(Exercise objective)
Reproduce the data below word for word, including every line of text, and omit the pictures from your answer.

Stored data entries
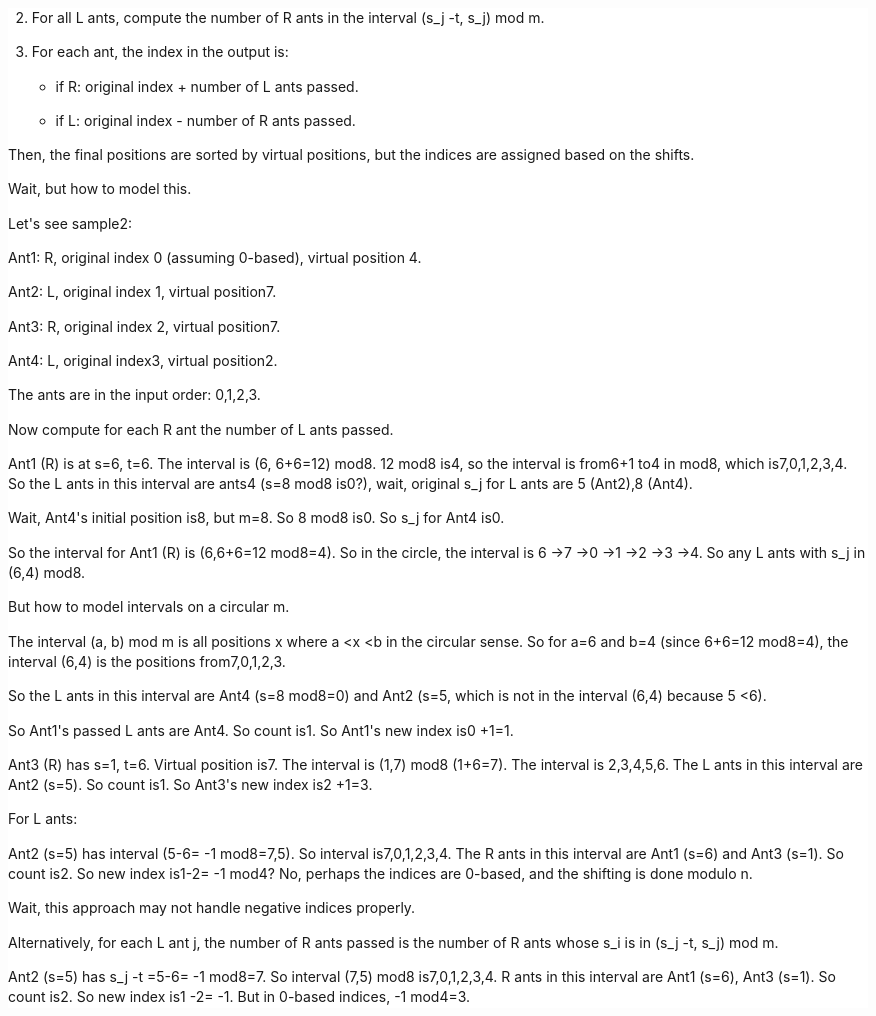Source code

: 2. For all L ants, compute the number of R ants in the interval (s_j -t, s_j) mod m.

3. For each ant, the index in the output is:

   - if R: original index + number of L ants passed.

   - if L: original index - number of R ants passed.

Then, the final positions are sorted by virtual positions, but the indices are assigned based on the shifts.

Wait, but how to model this.

Let's see sample2:

Ant1: R, original index 0 (assuming 0-based), virtual position 4.

Ant2: L, original index 1, virtual position7.

Ant3: R, original index 2, virtual position7.

Ant4: L, original index3, virtual position2.

The ants are in the input order: 0,1,2,3.

Now compute for each R ant the number of L ants passed.

Ant1 (R) is at s=6, t=6. The interval is (6, 6+6=12) mod8. 12 mod8 is4, so the interval is from6+1 to4 in mod8, which is7,0,1,2,3,4. So the L ants in this interval are ants4 (s=8 mod8 is0?), wait, original s_j for L ants are 5 (Ant2),8 (Ant4).

Wait, Ant4's initial position is8, but m=8. So 8 mod8 is0. So s_j for Ant4 is0.

So the interval for Ant1 (R) is (6,6+6=12 mod8=4). So in the circle, the interval is 6 →7 →0 →1 →2 →3 →4. So any L ants with s_j in (6,4) mod8.

But how to model intervals on a circular m.

The interval (a, b) mod m is all positions x where a <x <b in the circular sense. So for a=6 and b=4 (since 6+6=12 mod8=4), the interval (6,4) is the positions from7,0,1,2,3.

So the L ants in this interval are Ant4 (s=8 mod8=0) and Ant2 (s=5, which is not in the interval (6,4) because 5 <6).

So Ant1's passed L ants are Ant4. So count is1. So Ant1's new index is0 +1=1.

Ant3 (R) has s=1, t=6. Virtual position is7. The interval is (1,7) mod8 (1+6=7). The interval is 2,3,4,5,6. The L ants in this interval are Ant2 (s=5). So count is1. So Ant3's new index is2 +1=3.

For L ants:

Ant2 (s=5) has interval (5-6= -1 mod8=7,5). So interval is7,0,1,2,3,4. The R ants in this interval are Ant1 (s=6) and Ant3 (s=1). So count is2. So new index is1-2= -1 mod4? No, perhaps the indices are 0-based, and the shifting is done modulo n.

Wait, this approach may not handle negative indices properly.

Alternatively, for each L ant j, the number of R ants passed is the number of R ants whose s_i is in (s_j -t, s_j) mod m.

Ant2 (s=5) has s_j -t =5-6= -1 mod8=7. So interval (7,5) mod8 is7,0,1,2,3,4. R ants in this interval are Ant1 (s=6), Ant3 (s=1). So count is2. So new index is1 -2= -1. But in 0-based indices, -1 mod4=3.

(Answer to this exercise)
Source code

: 2. For all L ants, compute the number of R ants in the interval (s_j -t, s_j) mod m.

3. For each ant, the index in the output is:

   - if R: original index + number of L ants passed.

   - if L: original index - number of R ants passed.

Then, the final positions are sorted by virtual positions, but the indices are assigned based on the shifts.

Wait, but how to model this.

Let's see sample2:

Ant1: R, original index 0 (assuming 0-based), virtual position 4.

Ant2: L, original index 1, virtual position7.

Ant3: R, original index 2, virtual position7.

Ant4: L, original index3, virtual position2.

The ants are in the input order: 0,1,2,3.

Now compute for each R ant the number of L ants passed.

Ant1 (R) is at s=6, t=6. The interval is (6, 6+6=12) mod8. 12 mod8 is4, so the interval is from6+1 to4 in mod8, which is7,0,1,2,3,4. So the L ants in this interval are ants4 (s=8 mod8 is0?), wait, original s_j for L ants are 5 (Ant2),8 (Ant4).

Wait, Ant4's initial position is8, but m=8. So 8 mod8 is0. So s_j for Ant4 is0.

So the interval for Ant1 (R) is (6,6+6=12 mod8=4). So in the circle, the interval is 6 →7 →0 →1 →2 →3 →4. So any L ants with s_j in (6,4) mod8.

But how to model intervals on a circular m.

The interval (a, b) mod m is all positions x where a <x <b in the circular sense. So for a=6 and b=4 (since 6+6=12 mod8=4), the interval (6,4) is the positions from7,0,1,2,3.

So the L ants in this interval are Ant4 (s=8 mod8=0) and Ant2 (s=5, which is not in the interval (6,4) because 5 <6).

So Ant1's passed L ants are Ant4. So count is1. So Ant1's new index is0 +1=1.

Ant3 (R) has s=1, t=6. Virtual position is7. The interval is (1,7) mod8 (1+6=7). The interval is 2,3,4,5,6. The L ants in this interval are Ant2 (s=5). So count is1. So Ant3's new index is2 +1=3.

For L ants:

Ant2 (s=5) has interval (5-6= -1 mod8=7,5). So interval is7,0,1,2,3,4. The R ants in this interval are Ant1 (s=6) and Ant3 (s=1). So count is2. So new index is1-2= -1 mod4? No, perhaps the indices are 0-based, and the shifting is done modulo n.

Wait, this approach may not handle negative indices properly.

Alternatively, for each L ant j, the number of R ants passed is the number of R ants whose s_i is in (s_j -t, s_j) mod m.

Ant2 (s=5) has s_j -t =5-6= -1 mod8=7. So interval (7,5) mod8 is7,0,1,2,3,4. R ants in this interval are Ant1 (s=6), Ant3 (s=1). So count is2. So new index is1 -2= -1. But in 0-based indices, -1 mod4=3.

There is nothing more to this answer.